Until recently, there has been little evidence upon which to base the selection of BiPAP vs. HFNC for patients with pneumonia.  FLORALI is a large RCT which constitutes the best available evidence on this topic.  In particular, it is the only RCT which provides a direct comparison between HFNC and BiPAP. 

The benefit of HFNC compared to non-rebreather facemask is not surprising.  HFNC provides powerful support of oxygenation and some support of ventilation as well.  It is extremely safe and well tolerated, with nearly no complications or contraindications.  In short, HFNC brings a lot to the table with almost no drawbacks. 

The trend towards harm from BiPAP is consistent with prior series showing a high failure rate of BiPAP in pneumonia.  This could relate to impaired secretion clearance.  It is conceivable that BiPAP via a nasal interface could perform better than BiPAP via a full facial mask, because nasal BiPAP interferes less with expectoration and communication.

Overall, the best evidence currently supports the use of HFNC as a first-line therapy for patients who have hypoxemia due to severe pneumonia and don't require immediate intubation.  This has been our practice at Genius General Hospitalfor years with good results.  Further studies are needed to confirm this and clarify exactly which patients benefit from HFNC. 

Both FLORALI and Maggiore 2014 (a RCT showing reduction in reintubation using HFNC discussed previously here) utilized HFNC at 50 liters/minute flow.  Although oxygenation may be maintained using lower flow rates, using a high flow rate provides more support for the work of breathing and perhaps some additional PEEP.

The optimal treatment for patients with a combination of COPD and pneumonia remains unclear.  The use of BiPAP in such patients is supported by a strong track record for BiPAP in COPD exacerbations, as well as evidence from Confalonieri et al.  The optimal approach may be determined on a patient-by-patient basis, depending on the dominant disease process, cough strength, and secretion volume.

BiPAP retains one unique advantage compared to HFNC in pneumonia, which is that it is more portable.  HFNC consumes an enormous amount of oxygen, typically requiring direct connection to a wall oxygen line.  BiPAP is a useful approach to support pneumonia patients temporarily during transportation.

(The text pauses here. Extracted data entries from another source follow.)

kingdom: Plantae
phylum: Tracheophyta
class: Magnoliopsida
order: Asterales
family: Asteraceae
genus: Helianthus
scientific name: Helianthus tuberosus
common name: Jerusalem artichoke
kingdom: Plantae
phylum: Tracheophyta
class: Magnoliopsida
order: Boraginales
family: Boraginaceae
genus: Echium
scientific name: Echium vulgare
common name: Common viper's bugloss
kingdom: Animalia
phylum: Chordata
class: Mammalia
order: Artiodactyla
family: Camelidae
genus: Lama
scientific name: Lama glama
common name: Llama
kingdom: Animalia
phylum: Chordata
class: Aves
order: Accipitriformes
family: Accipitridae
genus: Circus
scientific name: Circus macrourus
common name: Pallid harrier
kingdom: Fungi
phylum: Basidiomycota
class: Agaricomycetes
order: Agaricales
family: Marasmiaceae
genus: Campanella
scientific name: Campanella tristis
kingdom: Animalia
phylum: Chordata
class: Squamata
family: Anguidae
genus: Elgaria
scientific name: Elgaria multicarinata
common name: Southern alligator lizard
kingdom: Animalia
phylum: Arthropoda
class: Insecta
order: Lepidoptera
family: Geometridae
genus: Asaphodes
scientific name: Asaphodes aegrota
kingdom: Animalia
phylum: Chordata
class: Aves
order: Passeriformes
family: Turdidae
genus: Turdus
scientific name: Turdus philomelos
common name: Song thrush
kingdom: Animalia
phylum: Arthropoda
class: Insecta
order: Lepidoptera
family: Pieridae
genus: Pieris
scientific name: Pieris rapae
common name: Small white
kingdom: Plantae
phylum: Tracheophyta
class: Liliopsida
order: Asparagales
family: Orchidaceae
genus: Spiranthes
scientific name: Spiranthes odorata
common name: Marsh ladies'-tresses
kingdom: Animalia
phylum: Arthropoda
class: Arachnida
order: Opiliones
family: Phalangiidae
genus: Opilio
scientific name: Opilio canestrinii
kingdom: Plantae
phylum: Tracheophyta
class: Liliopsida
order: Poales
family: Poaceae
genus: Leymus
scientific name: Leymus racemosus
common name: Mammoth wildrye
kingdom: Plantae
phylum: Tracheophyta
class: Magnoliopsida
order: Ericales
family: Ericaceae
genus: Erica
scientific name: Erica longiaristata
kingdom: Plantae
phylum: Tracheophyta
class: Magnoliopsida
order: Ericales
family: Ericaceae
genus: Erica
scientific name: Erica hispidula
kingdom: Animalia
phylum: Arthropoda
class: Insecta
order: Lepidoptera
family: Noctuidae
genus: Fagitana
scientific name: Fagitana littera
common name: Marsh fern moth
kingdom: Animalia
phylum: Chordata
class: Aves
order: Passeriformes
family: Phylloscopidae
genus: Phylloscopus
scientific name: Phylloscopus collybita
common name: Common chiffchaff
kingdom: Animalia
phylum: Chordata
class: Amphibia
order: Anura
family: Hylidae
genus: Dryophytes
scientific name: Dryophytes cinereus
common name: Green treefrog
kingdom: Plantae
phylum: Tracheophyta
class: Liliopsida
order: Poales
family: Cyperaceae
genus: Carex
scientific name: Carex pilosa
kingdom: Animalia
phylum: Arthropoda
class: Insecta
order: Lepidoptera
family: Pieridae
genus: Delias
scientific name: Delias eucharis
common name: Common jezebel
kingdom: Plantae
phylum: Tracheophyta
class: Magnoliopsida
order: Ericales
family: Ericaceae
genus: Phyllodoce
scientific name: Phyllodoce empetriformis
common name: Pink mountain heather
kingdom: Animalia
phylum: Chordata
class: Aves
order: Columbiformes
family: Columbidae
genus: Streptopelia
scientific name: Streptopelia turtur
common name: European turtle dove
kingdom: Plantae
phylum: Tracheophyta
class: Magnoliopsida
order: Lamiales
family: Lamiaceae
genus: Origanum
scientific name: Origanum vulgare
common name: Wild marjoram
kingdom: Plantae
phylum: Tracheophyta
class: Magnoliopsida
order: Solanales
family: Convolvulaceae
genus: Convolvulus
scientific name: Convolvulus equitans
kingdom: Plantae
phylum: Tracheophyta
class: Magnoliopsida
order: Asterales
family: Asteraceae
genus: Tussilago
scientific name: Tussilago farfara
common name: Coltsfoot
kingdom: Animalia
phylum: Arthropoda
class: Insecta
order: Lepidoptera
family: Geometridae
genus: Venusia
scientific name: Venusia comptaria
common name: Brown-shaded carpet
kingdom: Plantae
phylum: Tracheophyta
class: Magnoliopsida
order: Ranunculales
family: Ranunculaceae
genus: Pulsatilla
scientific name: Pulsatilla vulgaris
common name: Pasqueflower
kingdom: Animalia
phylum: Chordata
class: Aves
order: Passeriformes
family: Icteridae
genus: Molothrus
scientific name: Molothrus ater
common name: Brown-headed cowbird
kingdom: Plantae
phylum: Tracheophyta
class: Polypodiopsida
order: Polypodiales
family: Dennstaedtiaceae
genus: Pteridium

  • FLORALI is a large RCT directly comparing HFNC vs. BiPAP vs. non-rebreather facemask for patients with hypoxemic respiratory failure (82% with pneumonia).  Until now there has been very little evidence about this. 
  • HFNC caused a reduction in mortality and days spent on invasive mechanical ventilation.  This supports the use of HFNC as the first-line approach to noninvasive support of patients with pneumonia.
  • In order to provide optimal support for the work of breathing, HFNC should probably be set at a high flow rate (i.e. 50 liters/minute flow) if tolerated. 
  • Use of BiPAP was associated with trends towards increased intubation rate and higher mortality.  This might be due to BiPAP interfering with expectoration of secretions, leading to mucus plugging.  

Related posts

Notes

(1) The full name of the study group is the Clinical Effect of the Association of Noninvasive Ventilation and High Flow Nasal Oxygen Therapy in Resuscitation of Patients with Acute Lung Injury (FLORALI).  However, the acronym FLORALI is only derived from the second half of this name.  I guess they didn't like the sound of CEANVHFNOTRPALI.